▶ _Task item_: Take the lines below from the first through the one that contains "- laboratory equipment [39,681,243,767]" and copy them exactly.

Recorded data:
+-------+

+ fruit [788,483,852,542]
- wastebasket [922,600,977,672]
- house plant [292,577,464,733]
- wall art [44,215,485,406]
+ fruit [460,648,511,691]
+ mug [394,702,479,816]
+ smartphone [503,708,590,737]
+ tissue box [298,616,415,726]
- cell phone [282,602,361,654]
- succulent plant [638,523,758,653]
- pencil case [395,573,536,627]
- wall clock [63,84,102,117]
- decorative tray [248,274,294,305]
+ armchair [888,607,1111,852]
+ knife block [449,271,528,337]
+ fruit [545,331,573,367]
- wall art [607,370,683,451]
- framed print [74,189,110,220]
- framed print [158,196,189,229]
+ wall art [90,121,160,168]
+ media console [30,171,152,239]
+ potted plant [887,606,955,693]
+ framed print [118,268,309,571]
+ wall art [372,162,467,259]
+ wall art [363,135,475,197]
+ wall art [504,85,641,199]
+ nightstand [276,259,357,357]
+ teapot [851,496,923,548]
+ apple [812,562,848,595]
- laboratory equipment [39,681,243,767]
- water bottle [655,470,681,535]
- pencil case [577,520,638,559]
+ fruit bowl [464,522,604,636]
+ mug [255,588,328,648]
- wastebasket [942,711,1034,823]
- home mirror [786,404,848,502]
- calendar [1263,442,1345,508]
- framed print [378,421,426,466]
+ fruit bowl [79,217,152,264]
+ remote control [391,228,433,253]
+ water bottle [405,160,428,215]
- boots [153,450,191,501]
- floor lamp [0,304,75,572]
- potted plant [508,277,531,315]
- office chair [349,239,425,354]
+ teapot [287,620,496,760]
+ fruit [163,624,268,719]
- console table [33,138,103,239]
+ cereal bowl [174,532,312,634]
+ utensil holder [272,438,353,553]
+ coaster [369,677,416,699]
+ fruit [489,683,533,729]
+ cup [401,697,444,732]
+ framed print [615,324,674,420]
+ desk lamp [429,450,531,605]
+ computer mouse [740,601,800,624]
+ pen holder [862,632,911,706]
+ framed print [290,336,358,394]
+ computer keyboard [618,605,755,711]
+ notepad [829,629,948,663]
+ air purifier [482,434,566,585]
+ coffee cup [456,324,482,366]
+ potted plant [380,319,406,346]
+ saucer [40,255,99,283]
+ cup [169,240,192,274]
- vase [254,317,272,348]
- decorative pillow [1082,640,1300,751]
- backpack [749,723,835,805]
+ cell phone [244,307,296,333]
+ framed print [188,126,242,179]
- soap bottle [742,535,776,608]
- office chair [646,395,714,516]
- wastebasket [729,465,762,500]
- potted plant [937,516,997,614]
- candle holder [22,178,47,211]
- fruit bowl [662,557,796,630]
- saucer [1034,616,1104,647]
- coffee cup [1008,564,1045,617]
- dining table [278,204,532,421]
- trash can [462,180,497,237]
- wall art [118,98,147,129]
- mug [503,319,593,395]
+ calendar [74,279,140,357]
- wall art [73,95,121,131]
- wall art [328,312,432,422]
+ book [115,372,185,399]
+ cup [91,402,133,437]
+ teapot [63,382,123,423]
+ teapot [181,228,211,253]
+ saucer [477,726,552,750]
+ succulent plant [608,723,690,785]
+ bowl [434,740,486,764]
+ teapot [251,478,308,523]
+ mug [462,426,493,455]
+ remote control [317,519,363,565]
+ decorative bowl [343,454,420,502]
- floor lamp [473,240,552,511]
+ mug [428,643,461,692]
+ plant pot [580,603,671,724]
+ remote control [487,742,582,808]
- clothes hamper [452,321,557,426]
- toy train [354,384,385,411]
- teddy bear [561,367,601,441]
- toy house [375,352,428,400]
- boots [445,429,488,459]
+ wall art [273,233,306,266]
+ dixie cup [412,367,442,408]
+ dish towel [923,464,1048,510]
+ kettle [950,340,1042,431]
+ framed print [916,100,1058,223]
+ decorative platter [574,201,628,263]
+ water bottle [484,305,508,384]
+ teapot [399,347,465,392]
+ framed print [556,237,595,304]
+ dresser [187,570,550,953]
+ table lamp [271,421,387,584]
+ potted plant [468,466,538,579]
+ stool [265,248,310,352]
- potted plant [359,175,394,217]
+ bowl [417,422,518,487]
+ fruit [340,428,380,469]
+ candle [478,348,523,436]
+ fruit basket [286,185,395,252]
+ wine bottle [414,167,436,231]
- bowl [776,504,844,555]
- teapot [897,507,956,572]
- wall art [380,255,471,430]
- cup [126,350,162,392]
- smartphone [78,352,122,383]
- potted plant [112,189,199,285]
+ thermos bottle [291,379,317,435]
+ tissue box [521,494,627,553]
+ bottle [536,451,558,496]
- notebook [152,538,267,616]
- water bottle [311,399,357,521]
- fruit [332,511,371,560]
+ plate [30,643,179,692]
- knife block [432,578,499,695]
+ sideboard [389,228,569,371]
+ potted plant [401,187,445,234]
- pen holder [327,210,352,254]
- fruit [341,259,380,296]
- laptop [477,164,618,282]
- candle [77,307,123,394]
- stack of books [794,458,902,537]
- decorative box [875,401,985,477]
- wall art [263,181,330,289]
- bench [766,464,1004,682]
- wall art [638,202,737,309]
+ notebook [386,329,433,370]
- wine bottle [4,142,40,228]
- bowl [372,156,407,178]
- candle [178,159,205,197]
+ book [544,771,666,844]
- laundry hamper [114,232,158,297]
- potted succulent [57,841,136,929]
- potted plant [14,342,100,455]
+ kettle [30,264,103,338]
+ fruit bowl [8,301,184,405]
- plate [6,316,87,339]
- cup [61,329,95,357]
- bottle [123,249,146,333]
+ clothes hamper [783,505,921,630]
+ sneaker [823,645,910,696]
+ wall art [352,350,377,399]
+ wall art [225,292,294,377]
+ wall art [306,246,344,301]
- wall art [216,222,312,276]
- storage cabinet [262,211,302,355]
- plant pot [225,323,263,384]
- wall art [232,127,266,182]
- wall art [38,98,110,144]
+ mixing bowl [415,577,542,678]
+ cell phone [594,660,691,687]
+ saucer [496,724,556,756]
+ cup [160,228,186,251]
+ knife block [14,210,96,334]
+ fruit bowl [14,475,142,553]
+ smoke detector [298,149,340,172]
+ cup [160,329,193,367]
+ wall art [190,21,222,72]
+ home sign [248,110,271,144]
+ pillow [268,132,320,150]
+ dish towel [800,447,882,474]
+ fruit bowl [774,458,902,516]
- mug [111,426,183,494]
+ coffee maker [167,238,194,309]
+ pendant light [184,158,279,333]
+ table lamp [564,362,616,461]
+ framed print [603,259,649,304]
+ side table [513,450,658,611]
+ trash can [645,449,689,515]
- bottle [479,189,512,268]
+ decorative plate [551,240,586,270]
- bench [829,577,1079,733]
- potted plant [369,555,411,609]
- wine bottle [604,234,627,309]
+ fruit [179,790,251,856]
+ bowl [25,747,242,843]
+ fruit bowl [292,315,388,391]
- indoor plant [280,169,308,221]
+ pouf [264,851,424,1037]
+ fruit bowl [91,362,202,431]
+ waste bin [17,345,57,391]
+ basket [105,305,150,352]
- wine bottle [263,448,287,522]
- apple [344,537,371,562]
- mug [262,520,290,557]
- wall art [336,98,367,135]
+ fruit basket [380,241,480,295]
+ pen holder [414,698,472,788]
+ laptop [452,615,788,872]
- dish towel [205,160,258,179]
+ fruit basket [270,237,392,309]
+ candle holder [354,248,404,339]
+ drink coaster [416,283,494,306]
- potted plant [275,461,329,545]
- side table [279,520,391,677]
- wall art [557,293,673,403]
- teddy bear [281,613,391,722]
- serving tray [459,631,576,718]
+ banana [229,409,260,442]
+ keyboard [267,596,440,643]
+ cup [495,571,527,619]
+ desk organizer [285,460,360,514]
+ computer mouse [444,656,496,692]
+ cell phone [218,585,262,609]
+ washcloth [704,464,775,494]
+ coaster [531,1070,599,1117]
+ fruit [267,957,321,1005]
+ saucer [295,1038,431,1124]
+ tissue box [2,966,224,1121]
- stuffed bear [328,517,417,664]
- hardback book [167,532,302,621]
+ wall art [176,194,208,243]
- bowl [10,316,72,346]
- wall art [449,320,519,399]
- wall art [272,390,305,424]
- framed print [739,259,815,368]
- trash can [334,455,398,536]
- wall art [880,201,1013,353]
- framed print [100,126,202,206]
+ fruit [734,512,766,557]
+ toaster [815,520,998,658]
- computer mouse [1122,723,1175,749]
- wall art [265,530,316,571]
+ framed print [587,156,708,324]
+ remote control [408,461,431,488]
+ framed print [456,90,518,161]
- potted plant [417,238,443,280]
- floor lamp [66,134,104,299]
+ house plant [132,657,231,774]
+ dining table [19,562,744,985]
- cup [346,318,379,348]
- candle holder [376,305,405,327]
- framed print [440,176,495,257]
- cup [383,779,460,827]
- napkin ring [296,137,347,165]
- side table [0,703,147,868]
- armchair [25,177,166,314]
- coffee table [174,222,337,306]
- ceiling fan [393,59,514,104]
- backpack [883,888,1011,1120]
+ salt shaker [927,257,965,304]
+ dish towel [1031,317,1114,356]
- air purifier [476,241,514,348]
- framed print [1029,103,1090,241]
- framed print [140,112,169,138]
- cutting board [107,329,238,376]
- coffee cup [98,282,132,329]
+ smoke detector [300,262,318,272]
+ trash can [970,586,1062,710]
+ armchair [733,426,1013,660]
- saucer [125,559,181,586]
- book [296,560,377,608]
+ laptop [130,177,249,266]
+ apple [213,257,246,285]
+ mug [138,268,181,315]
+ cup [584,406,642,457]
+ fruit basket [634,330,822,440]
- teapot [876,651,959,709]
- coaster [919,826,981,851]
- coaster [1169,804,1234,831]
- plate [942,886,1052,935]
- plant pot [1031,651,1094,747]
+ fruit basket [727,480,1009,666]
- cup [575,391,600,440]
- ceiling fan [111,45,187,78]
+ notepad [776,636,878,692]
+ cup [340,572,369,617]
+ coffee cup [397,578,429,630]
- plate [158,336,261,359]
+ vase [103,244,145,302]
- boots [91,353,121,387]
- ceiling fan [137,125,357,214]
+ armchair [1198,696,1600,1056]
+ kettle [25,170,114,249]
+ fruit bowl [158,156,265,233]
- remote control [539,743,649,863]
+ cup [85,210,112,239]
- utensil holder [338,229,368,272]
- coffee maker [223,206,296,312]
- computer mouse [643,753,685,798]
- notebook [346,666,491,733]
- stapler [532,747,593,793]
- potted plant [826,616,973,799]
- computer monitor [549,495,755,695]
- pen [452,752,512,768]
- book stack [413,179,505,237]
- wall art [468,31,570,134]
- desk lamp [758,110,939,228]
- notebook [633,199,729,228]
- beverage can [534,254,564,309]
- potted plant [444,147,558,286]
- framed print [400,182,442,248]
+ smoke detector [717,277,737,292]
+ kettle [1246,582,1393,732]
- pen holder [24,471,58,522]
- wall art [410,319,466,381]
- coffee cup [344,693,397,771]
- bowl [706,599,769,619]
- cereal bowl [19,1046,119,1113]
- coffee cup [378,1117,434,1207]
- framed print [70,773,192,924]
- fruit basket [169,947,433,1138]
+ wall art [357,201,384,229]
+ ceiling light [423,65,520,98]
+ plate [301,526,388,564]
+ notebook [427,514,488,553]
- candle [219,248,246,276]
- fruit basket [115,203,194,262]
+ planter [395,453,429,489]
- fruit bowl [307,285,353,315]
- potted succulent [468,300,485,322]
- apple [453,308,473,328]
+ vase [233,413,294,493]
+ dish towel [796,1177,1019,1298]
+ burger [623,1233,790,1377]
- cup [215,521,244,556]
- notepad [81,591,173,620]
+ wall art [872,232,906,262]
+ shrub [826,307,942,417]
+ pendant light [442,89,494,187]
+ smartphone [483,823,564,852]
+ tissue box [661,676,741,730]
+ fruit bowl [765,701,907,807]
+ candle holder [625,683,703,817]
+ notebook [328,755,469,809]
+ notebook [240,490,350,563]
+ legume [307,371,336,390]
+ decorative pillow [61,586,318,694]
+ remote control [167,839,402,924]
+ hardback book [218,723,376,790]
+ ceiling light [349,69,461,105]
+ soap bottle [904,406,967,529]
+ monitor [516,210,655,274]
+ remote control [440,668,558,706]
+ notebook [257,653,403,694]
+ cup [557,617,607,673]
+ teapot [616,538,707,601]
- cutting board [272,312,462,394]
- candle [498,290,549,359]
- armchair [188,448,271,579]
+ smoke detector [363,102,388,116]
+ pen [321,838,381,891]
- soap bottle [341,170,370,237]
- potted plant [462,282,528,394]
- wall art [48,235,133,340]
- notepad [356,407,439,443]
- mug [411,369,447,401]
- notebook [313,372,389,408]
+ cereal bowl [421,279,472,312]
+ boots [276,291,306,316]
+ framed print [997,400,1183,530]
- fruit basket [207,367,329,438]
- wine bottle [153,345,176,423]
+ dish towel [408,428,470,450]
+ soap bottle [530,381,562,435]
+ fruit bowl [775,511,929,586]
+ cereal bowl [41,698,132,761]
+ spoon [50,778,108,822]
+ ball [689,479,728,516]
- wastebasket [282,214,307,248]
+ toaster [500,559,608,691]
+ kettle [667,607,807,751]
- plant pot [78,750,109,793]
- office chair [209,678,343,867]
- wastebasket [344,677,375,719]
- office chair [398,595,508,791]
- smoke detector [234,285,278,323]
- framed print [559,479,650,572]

+-------+

▶ _Response area_:
+ fruit [788,483,852,542]
- wastebasket [922,600,977,672]
- house plant [292,577,464,733]
- wall art [44,215,485,406]
+ fruit [460,648,511,691]
+ mug [394,702,479,816]
+ smartphone [503,708,590,737]
+ tissue box [298,616,415,726]
- cell phone [282,602,361,654]
- succulent plant [638,523,758,653]
- pencil case [395,573,536,627]
- wall clock [63,84,102,117]
- decorative tray [248,274,294,305]
+ armchair [888,607,1111,852]
+ knife block [449,271,528,337]
+ fruit [545,331,573,367]
- wall art [607,370,683,451]
- framed print [74,189,110,220]
- framed print [158,196,189,229]
+ wall art [90,121,160,168]
+ media console [30,171,152,239]
+ potted plant [887,606,955,693]
+ framed print [118,268,309,571]
+ wall art [372,162,467,259]
+ wall art [363,135,475,197]
+ wall art [504,85,641,199]
+ nightstand [276,259,357,357]
+ teapot [851,496,923,548]
+ apple [812,562,848,595]
- laboratory equipment [39,681,243,767]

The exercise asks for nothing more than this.